* [Saved entries]
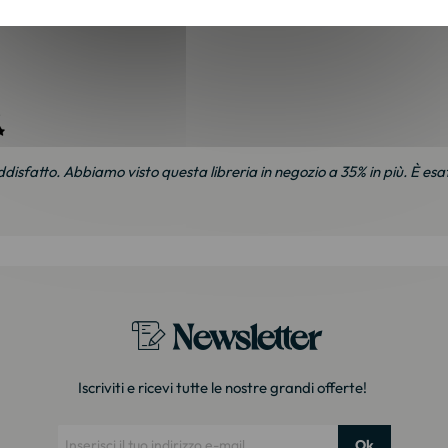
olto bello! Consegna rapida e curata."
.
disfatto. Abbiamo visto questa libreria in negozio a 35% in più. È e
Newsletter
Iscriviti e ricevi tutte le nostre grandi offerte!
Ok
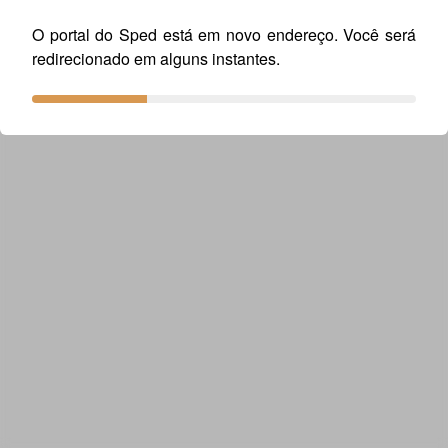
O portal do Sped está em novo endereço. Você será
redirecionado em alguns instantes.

--

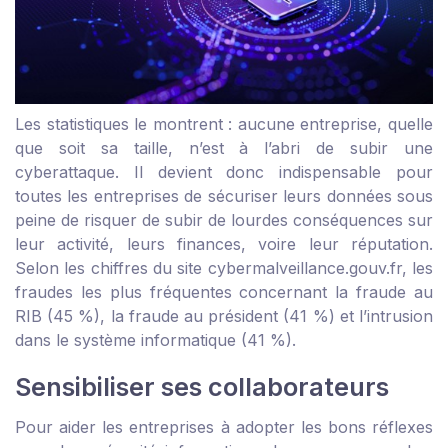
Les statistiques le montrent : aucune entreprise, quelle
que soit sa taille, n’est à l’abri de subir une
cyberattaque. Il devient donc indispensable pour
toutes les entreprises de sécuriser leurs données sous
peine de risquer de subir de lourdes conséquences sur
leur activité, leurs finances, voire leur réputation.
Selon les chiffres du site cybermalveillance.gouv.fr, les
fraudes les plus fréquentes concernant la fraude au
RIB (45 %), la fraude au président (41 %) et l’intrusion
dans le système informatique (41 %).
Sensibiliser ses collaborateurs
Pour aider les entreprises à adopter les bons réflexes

* [ABOUT THIS EXERCISE]
Both end lines included, restate word for word the lines above from the line with "que soit sa" to the line with "Pour aider les", and nothing else.

* [TASK OUTPUT]
que soit sa taille, n’est à l’abri de subir une
cyberattaque. Il devient donc indispensable pour
toutes les entreprises de sécuriser leurs données sous
peine de risquer de subir de lourdes conséquences sur
leur activité, leurs finances, voire leur réputation.
Selon les chiffres du site cybermalveillance.gouv.fr, les
fraudes les plus fréquentes concernant la fraude au
RIB (45 %), la fraude au président (41 %) et l’intrusion
dans le système informatique (41 %).
Sensibiliser ses collaborateurs
Pour aider les entreprises à adopter les bons réflexes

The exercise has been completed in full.